Oluwusi's father was Ikumoyede Ajo, the latest Soun's great-great grandfather, who ruled Ogbomoso from 1770 to 1790. Ikumoyede's father, Oba Ajagungbade III's great-great-great grandfather, was Erinsbaba Alamu Jogioro, who was the second Soun of Ogbomoso, and regarded as a strong and brave warrior. He ruled from 1741 to 1770. Jogioro's father was the first Soun of Ogbomoso, Olabanjo Ogunlola Ogundiran, who founded the town of Ogbomoso in the mid 17th century. Thus, Oba Ajagungbade III, in a direct male descent is the great-great-great-great grandson of Soun Ogunlola.

The Royal House of Oluwusi is one of the 5 royal houses of Ogbomosho, each of them descended from the five sons of Ikumoyede (Toyeje, Oluwusi, Jaiyeola Baiyewuwon Kelebe, Bolanta Adigun, and Ogunlabi Odunaro).

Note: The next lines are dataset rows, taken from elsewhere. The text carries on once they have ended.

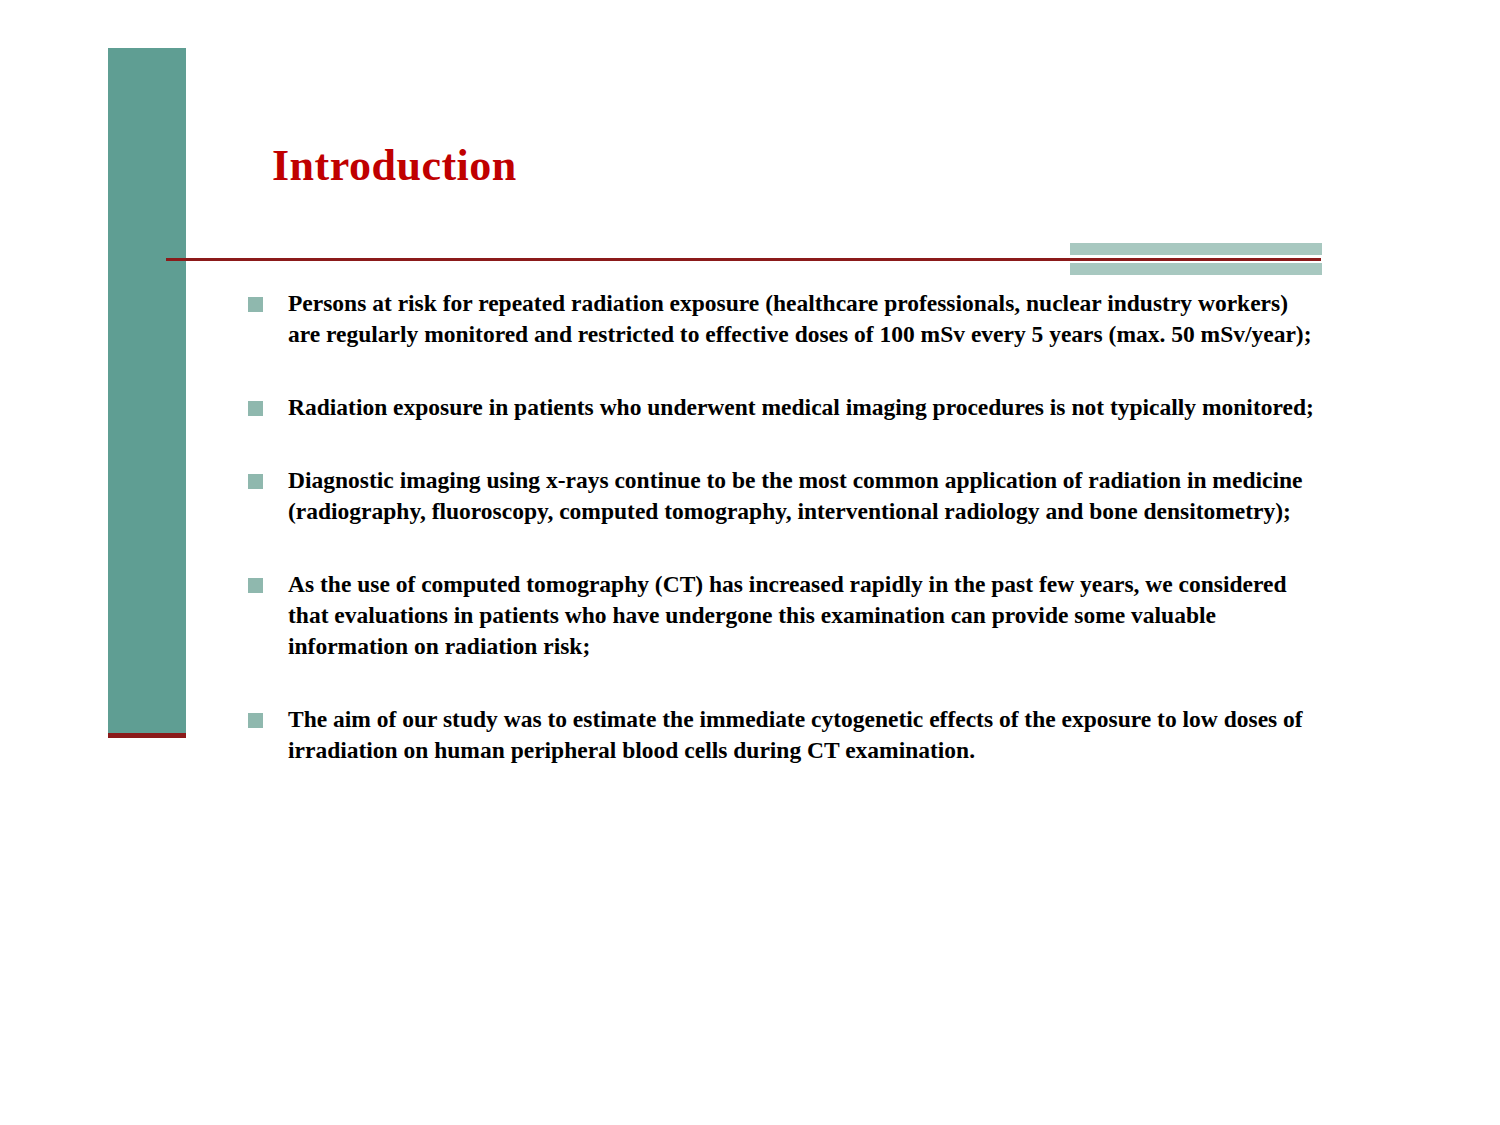Introduction
Persons at risk for repeated radiation exposure (healthcare professionals, nuclear industry workers) are regularly monitored and restricted to effective doses of 100 mSv every 5 years (max. 50 mSv/year);
Radiation exposure in patients who underwent medical imaging procedures is not typically monitored;
Diagnostic imaging using x-rays continue to be the most common application of radiation in medicine (radiography, fluoroscopy, computed tomography, interventional radiology and bone densitometry);
As the use of computed tomography (CT) has increased rapidly in the past few years, we considered that evaluations in patients who have undergone this examination can provide some valuable information on radiation risk;
The aim of our study was to estimate the immediate cytogenetic effects of the exposure to low doses of irradiation on human peripheral blood cells during CT examination.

==Education and life before reign==

Oyewumi's father died on 18 February 1940, when he was 13 years old. After the death of his father, he was forced to stop his schooling at St. Patrick Catholic School, Oke-Padre in Ibadan, and return to Ogbomoso, where he stayed with his mother during the royal funeral. He then attended the Ogbomoso People's Institute, in Paku, Ogbomoso to continue his elementary education, though he was soon forced to withdraw, and where he learned cloth waving from one of his brothers in the city of Ilesa, where he weaved and sold aso ofi. He then travelled to the northern city of Jos, Nigeria, on 17 May 1944, where he started a business selling imported goods and beer from the United Kingdom. His ability to speak English earned him many business opportunities and open doors to his business with Europeans. He then founded J.O.Oyewumi and Company (Nigeria) Limited, a hotel business chain. He returned from Jos to Ogbomosho in 1973 to put his name forward as a contestant to the throne of the Soun after the death of Oba Olajide Olayode II.

==Reign==

As in many Yoruba towns, the monarch is elected by a group of chiefs known as the Afọbajẹ (kingmakers, literally meaning "One who enthrones a monarch). Many Ogbomosho princes put their names into consideration, and through several rituals including via invoking Ifá, and an official vote, (in which he got 92 votes out of 94), Ọba Oyewumi was selected as the 20th Ṣọún of Ògbómọ̀ṣọ́. Oyewumi succeeded his third cousin, Oba Salami Ajiboye Itabiyi on October 24, 1973, and took the royal name Ajagungbade (Ajágungbádé) III, used by both his father and grandfather, meaning "One who fights a war to receive the crown." He was the first Soun of Ogbomoso to wear a beaded crown, which sparked controversy, as the beaded crowns are often only worn by high ranking kings, and as Ogbomoso was often a town within the vicinity and control of the Oyo Empire, the Soun was not a major monarch. During his reign, he built a modern palace and facilitated the development of Ogbomoso into a more industrious town. He was the longest serving Soun in history.

==Personal life==

Oyewumi was a polygamist and married several wives. He married his first wife Ayaba Igbayilola Oyewumi (now deceased), in 1950. Among his other wives include Ayaba Olaronke Oyewumi (b. 1949). He had 24 children and many grandchildren and great-grandchildren. Kunle Oyewumi is his 21st son. One of his daughters is the notable Nigerian gender scholar Oyeronke Oyewumi. He was a Muslim, though several of his wives and children are Christians.

He gave up the ghost on 12 December 2021, at the age of 95.